Available records -

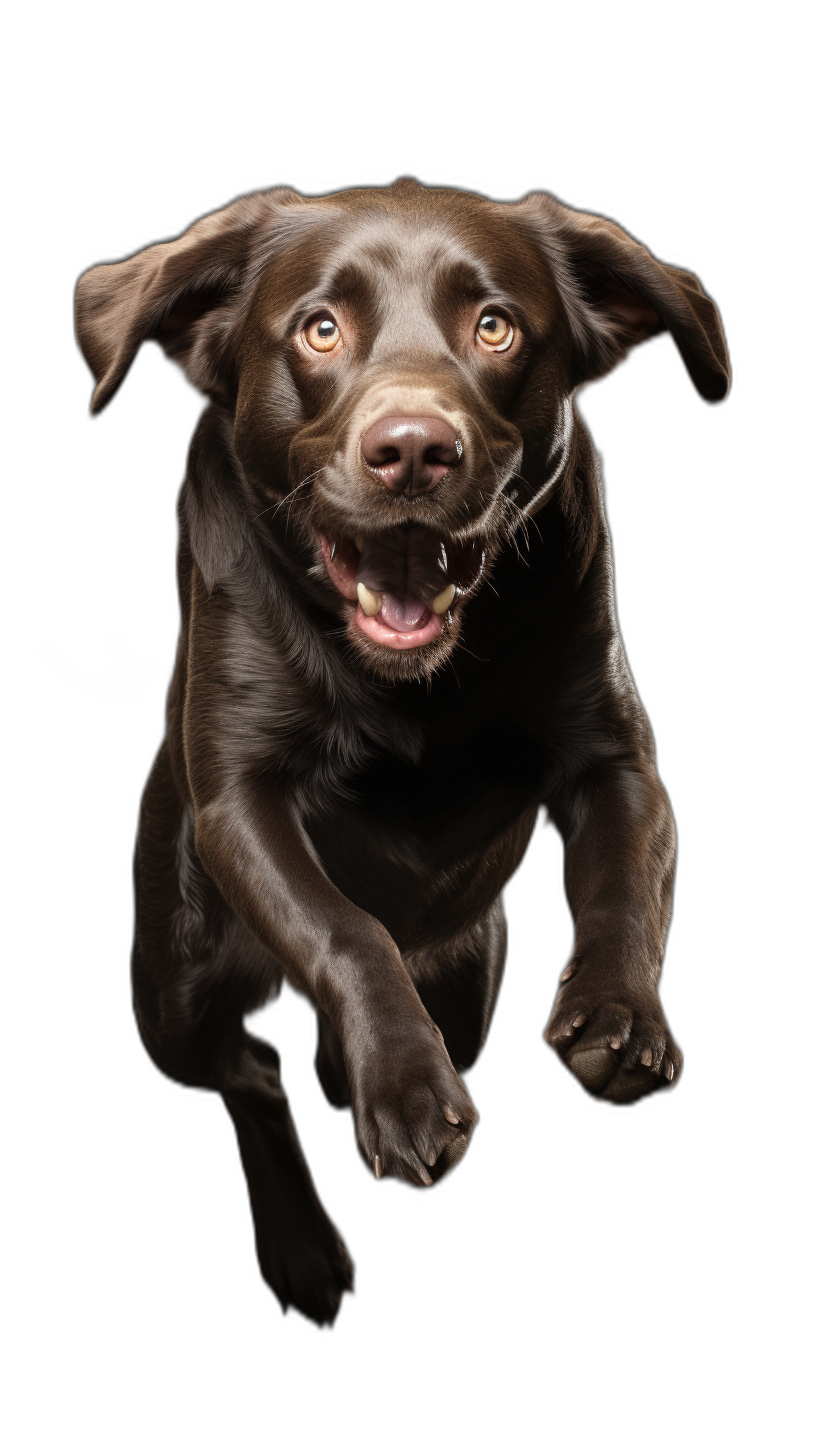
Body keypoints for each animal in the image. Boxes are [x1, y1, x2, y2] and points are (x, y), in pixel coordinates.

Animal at [75, 179, 725, 1333]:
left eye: (495, 326)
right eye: (320, 329)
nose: (414, 449)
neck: (415, 687)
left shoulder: (617, 761)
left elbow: (625, 887)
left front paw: (619, 1015)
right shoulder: (239, 800)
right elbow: (346, 927)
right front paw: (405, 1084)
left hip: (469, 973)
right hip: (175, 991)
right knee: (249, 1069)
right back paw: (302, 1245)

Task brief -
The expected output is a verbatim retyping of each line from the one with "left shoulder: (617, 761)" to the end of the listing above, with both end lines kept and nothing added.

Your solution -
left shoulder: (617, 761)
left elbow: (625, 887)
left front paw: (619, 1015)
right shoulder: (239, 800)
right elbow: (346, 927)
right front paw: (405, 1084)
left hip: (469, 973)
right hip: (175, 991)
right knee: (249, 1069)
right back paw: (302, 1245)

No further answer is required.